The Watcher Girl(12)



I laugh for a second, until I realize she’s not kidding. “Oh. Cool. Congrats.”

Rose peels her attention from me, chewing on her lower lip.

“Does Dad know?” I ask. “Evan?”

“Nope. And not yet. You’re the first.”

I’m confused. “Why me?”

“Because you’re my sister.”

I imagine she had an idea in her head about how she expected this to go. Happy tears, maybe. Hugs. The fusion of a bond long in the making.

I would give her those things if I could.

“How far along?” I ask, an attempt to keep things in neutral as opposed to emotional overdrive. Pregnant people, in my limited experience, can go from zero to tears in three seconds flat, and I don’t do tears.

She lifts a shoulder, causing ripples to fan out across the surface of her untouched coffee. “I don’t know. I just found out last week. And I keep forgetting. It’s like every morning I pour myself a coffee, and then I remember . . .”

“It probably just hasn’t sunk in yet. I’m sure it will.”

She places her coffee on a concrete step, folding her hands over her face and breathing deep through her slender, graceful fingers.

It takes me longer than it should, but eventually I settle beside her, looping my arm around her shoulders. I’m tense, and everything about this is unnatural, but again, this is not about me.

“It’s going to be fine,” I tell her, wondering if she can feel the shake of my palm against her. Touching other people (and conversely, being touched by other people) isn’t something I do every day. “It’s not like you’re fifteen.” Like my birth mother was when she had me . . . “You’re twenty-seven. And Evan seems . . . nice.”

Weird. But nice.

My boss, Jonah, would call him an “odd duck,” and I’d have to agree. The son of a retired Lebanese supermodel and a reclusive Silicon Valley genius, he’s got both looks and brains, but zero personality.

“He just got that associate professor job,” she says. “He said he didn’t want to start a family until he was tenured, which could take years, maybe even a decade.”

“You do know how babies are made, right?” I tease. “These things . . . they’re preventable.”

She cracks a smile like she catches my drift, like she’s not as dense as I assumed.

“Ninety-nine percent of the time,” she says.

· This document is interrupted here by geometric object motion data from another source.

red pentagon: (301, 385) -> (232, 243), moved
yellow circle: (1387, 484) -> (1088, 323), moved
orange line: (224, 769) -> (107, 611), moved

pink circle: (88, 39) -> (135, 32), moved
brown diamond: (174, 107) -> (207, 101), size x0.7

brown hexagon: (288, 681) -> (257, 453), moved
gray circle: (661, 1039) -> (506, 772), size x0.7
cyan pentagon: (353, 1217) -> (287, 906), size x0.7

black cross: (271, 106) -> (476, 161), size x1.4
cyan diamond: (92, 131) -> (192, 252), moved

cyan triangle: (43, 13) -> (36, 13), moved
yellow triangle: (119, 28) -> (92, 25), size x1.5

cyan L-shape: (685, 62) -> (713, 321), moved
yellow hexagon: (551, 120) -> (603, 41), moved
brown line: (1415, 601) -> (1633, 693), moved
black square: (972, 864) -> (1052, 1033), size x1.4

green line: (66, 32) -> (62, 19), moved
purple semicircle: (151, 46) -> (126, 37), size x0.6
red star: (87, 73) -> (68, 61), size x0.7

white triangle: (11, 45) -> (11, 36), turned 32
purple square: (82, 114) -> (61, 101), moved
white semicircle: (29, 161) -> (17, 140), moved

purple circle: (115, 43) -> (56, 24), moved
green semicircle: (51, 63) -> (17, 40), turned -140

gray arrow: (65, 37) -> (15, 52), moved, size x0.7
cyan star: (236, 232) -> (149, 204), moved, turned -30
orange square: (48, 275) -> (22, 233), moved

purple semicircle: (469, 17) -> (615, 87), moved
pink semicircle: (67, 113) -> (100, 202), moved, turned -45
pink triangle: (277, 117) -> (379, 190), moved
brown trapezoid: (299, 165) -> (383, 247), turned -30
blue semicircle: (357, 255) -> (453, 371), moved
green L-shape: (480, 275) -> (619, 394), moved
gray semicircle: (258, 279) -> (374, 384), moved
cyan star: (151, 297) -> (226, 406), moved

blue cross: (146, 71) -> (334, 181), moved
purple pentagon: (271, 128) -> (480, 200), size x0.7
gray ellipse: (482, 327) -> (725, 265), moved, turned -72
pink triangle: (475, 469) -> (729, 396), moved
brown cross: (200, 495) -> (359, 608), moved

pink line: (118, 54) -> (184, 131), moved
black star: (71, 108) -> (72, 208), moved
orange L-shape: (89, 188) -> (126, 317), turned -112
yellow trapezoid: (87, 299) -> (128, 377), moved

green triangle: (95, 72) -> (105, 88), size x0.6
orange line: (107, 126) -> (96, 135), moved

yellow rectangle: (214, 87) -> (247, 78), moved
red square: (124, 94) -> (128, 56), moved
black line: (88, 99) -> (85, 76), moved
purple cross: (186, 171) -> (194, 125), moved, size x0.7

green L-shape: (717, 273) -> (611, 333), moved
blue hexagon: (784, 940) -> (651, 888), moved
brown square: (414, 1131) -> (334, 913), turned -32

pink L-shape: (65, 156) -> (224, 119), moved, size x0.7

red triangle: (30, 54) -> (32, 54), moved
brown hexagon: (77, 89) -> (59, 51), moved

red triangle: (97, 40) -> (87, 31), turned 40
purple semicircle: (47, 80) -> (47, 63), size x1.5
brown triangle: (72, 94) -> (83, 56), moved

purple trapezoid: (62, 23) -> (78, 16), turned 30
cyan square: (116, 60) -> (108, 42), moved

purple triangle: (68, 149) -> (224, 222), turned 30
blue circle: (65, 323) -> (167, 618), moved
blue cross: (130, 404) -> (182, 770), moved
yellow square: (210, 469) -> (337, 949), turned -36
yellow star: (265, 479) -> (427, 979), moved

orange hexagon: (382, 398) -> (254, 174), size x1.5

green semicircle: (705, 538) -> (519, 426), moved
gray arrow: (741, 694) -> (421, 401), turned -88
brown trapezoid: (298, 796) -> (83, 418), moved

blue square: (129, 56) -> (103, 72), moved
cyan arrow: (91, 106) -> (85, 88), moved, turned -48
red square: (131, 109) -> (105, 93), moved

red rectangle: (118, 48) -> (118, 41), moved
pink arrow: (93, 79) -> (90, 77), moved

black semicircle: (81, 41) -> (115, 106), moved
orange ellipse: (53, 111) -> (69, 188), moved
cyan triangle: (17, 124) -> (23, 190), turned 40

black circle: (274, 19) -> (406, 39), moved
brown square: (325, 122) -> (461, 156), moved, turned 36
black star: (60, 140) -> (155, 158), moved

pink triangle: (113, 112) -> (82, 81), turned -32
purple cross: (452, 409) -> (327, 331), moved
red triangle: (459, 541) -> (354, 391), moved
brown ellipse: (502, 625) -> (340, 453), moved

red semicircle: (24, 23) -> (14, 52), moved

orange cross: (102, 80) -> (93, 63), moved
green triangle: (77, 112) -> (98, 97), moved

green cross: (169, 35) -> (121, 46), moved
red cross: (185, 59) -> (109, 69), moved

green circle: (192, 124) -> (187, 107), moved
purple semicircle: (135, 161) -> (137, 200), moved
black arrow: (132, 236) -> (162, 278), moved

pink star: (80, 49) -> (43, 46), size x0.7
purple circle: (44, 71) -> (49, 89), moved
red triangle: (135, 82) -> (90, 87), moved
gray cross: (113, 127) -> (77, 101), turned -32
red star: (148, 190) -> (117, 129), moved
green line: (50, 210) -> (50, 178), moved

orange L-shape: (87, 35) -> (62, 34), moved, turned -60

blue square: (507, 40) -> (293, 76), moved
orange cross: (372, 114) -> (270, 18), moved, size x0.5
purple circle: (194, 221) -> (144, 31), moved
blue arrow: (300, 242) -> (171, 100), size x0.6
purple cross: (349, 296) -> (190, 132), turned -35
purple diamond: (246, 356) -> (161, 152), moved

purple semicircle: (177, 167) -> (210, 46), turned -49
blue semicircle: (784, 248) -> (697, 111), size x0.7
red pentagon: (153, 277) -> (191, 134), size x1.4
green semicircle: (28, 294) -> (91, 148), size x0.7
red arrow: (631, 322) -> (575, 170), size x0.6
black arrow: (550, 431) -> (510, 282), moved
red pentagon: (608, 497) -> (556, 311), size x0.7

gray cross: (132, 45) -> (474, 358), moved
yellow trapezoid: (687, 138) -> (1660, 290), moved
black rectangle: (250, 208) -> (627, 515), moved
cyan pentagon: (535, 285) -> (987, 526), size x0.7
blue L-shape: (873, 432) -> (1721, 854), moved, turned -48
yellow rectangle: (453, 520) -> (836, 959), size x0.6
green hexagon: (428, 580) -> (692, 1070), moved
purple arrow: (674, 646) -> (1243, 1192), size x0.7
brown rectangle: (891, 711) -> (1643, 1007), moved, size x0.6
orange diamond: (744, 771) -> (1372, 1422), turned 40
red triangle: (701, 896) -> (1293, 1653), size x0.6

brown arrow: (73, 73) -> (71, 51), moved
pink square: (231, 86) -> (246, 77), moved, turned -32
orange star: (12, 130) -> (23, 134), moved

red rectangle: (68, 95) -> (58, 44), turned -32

I leave my arm around her and quietly mourn the relationship we could’ve had if only things had turned out differently. We were separated by three years and didn’t share an ounce of DNA, but maybe we would’ve been close.

Guess we’ll never know.

“When are you going to tell him?” I ask.

Rose sighs. “Soon.”

“What are you waiting for?”

“I just . . . I know once I tell him, he’ll want to get married. He’s traditional like that.”

“Then say no. He can’t force you.”

“I know,” she says.

“Do you even love him?” I peel my arm off her and stand up again. I need space. And air. But mostly space. All this closeness is suffocating.

She shoots me a look. “Of course I do.”

“Then what’s the issue?”

Rose is quiet, but her brows are furrowed. “Everything is so perfect right now. What if . . . What if we get married, and he changes? Or I change? What if all of this goes away?”

“He will. And you will. And it will,” I say. “Just be good to each other, and you should come out of it unscathed.”

She smirks. “You make marriage sound like war.”

“Isn’t it, though?” I shrug. “I don’t speak from experience, so my advice is probably shit.”

“We didn’t have the best example of what a healthy marriage looked like,” she says, “did we?”

“History only repeats itself if you let it.” Look at me, being all objective and rational.

It’s always fascinated me how the mere presence of certain people brings out sides of us we didn’t know existed, forcing us to be something we’re not, if only for a temporary moment.

Rose runs her reedy fingers through her shiny, tousled hair. “You know, I’ve dumped every boyfriend I’ve ever had because I was paranoid that he was cheating on me. My biggest fear is that I’ll marry Evan, and he’ll turn out just like Dad.”

I don’t hesitate. “Evan is nothing like Dad. Not even close.”

Dad has a personality, for starters.

“I’m sure when Mom married Dad, she never thought he’d . . .” She doesn’t finish the sentence.

“If it makes you feel any better, I don’t trust anyone either.”

“And how’s that working out for you?” She winks.

“Wonderfully.” I rest my hands on my hips. “Thanks for asking.”

Silence settles between us, as if we’re quietly feeling out this newfound possibility of a connection that never existed before.

A silver SUV crawls by, and I hold my breath until I ascertain that it’s not a Toyota, that it’s not Sutton.

“What’s it like not being afraid to be alone?” Rose asks.